My intention was to make a texture-focused work, so I made the sculpture details in ZBrush based on how I wanted them to behave during baking. I sculpted only the biggest details defining the wood texture directions with big “vertical” stripes.

To achieve this effect I used DamStandard brush with high tablet pressure parameters (Size and ZIntensity).

Also, I’ve worked with the hPolish brush to make flat shapes.

Beyond the detailing, I was testing the ClayPolish tool in the Geometry tab to make the whole model look hard and make the edges convincing.

Wood Texture

The wood was the biggest challenge in this project. In order to achieve a good result, it was extremely important to make sure that the bakes were working as perfect as they could.

After baking each part of the model I prepared the model separating each part by maskings to define the wooden fibers flow, the different color parts and the parts which were going to look “painted”, not just colorized.

To make the wood base I started by a Smart Material from Substance Share, the “Wood Beech Veined”, and worked from there changing some settings (mainly in the “Veins” mask UV and height parameters, the “Wood Fibers” Fill materials colors and UV).

Painted Layer

After setting the base wood material, I created a Fill layer coloring the whole model in blue to get this old painted feeling, followed by another Fill layer using the Curvature Map as a mask to make the edges more evident (and rougher, too).

In the “Blue” layer there’s a trick in the way I worked on the masks and the height settings.

It’s basically a normal Fill layer with the blue color, but the point is in the layers in the mask: there’s a fill in the mask which is the Curvature Map and a Level layer to invert its values. This way, the valleys look lighter and peaks darker. For the bigger parts of the model which contact with other objects more, I added another Fill layer with Thickness Map.

In order to reduce the wood height a little, don’t forget to change the material Height blend mode to Normal instead of Linear Dodge (Add), so it doesn’t mix with the Wood Base material height and makes the illusion that it’s another surface.

* [The problem]
Copy the texturing walkthrough from "After setting the" up to and including "the height settings.", renaming "Curvature Map" to "Edge Wear Map" wherever it occurs.

* [Data]
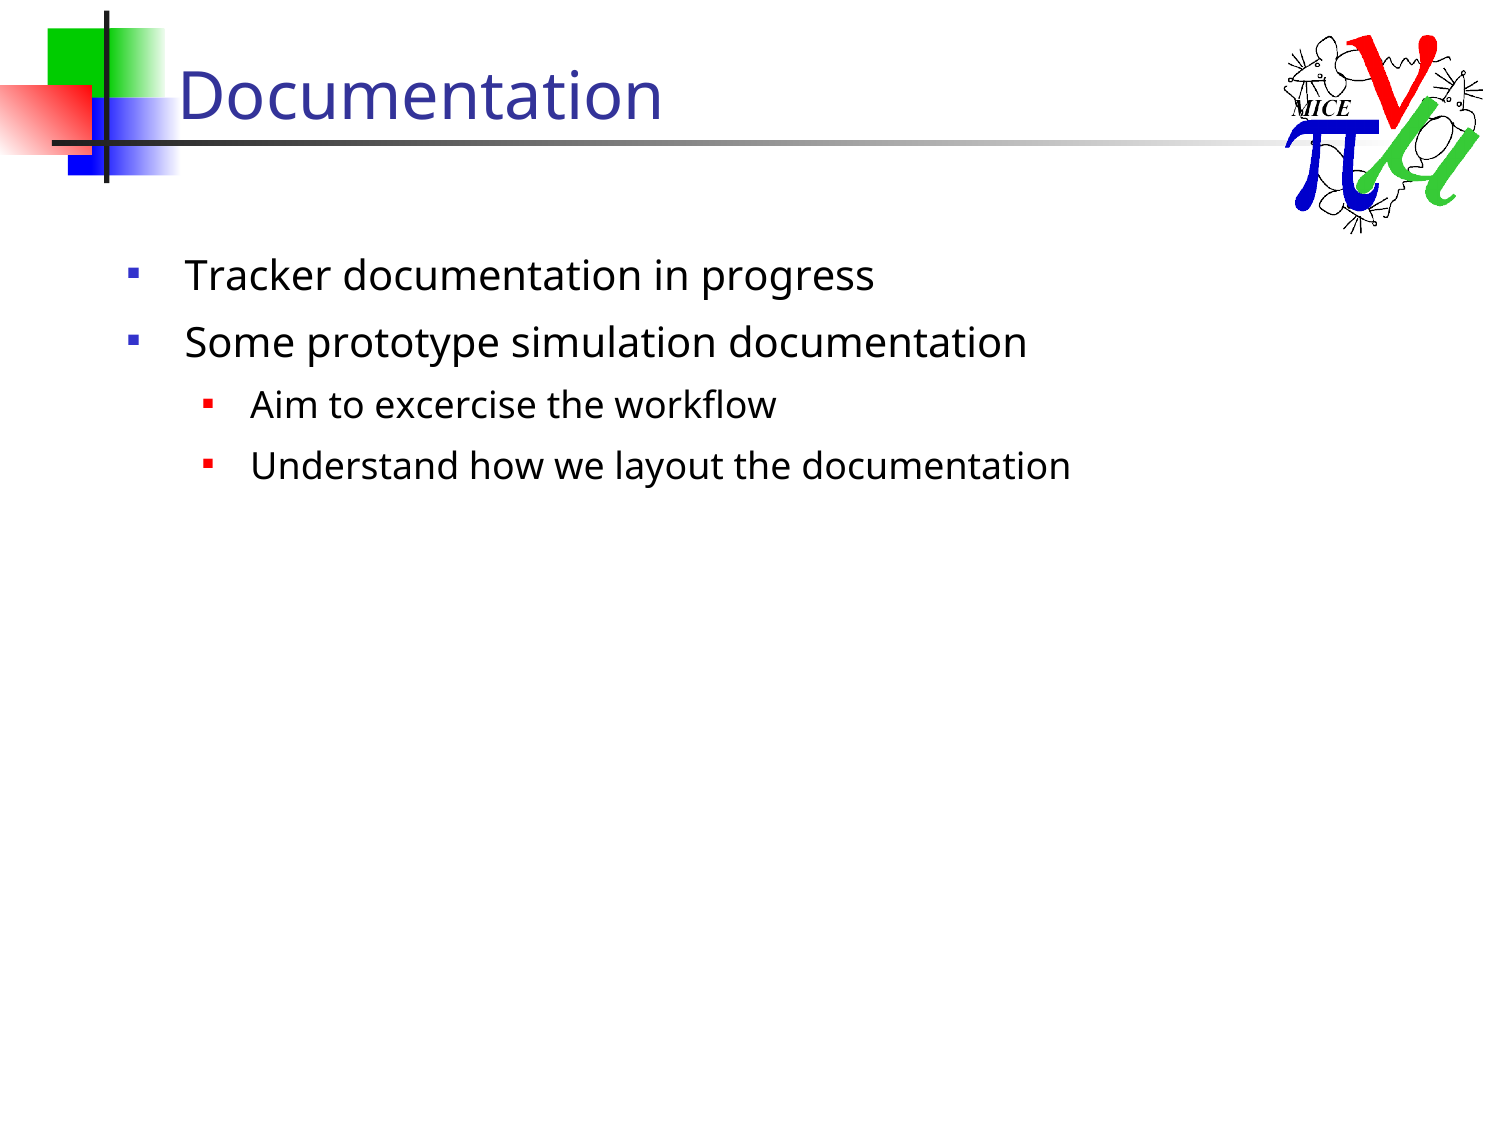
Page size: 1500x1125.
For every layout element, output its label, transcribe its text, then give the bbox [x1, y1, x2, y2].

title Documentation [162, 0, 1441, 188]
picture [1264, 5, 1500, 251]
list Tracker documentation in progress Some prototype simulation documentation Aim to excercise the workflow Understand how we layout the documentation [113, 237, 1312, 460]
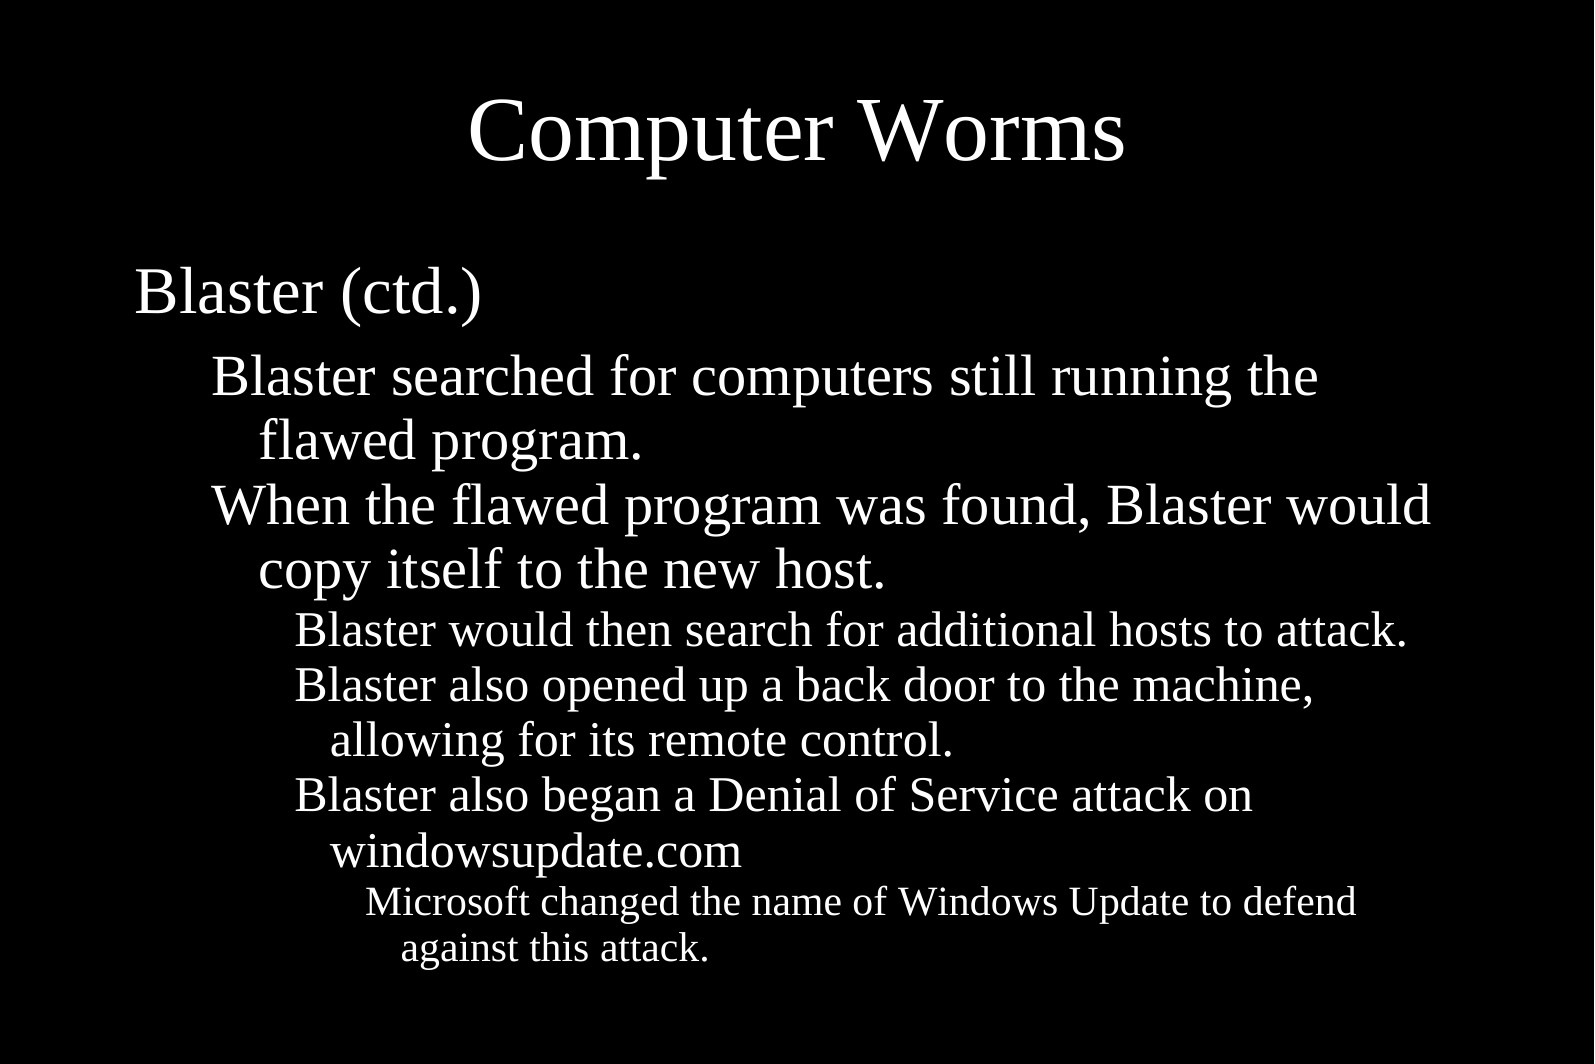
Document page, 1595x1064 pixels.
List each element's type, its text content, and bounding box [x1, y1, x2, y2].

list Blaster (ctd.) Blaster searched for computers still running the flawed program. When the flawed program was found, Blaster would copy itself to the new host. Blaster would then search for additional hosts to attack. Blaster also opened up a back door to the machine, allowing for its remote control. Blaster also began a Denial of Service attack on windowsupdate.com Microsoft changed the name of Windows Update to defend against this attack. [117, 254, 1479, 1064]
title Computer Worms [117, 40, 1479, 219]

* [Problem solution]
After setting the base wood material, I created a Fill layer coloring the whole model in blue to get this old painted feeling, followed by another Fill layer using the Edge Wear Map as a mask to make the edges more evident (and rougher, too).

In the “Blue” layer there’s a trick in the way I worked on the masks and the height settings.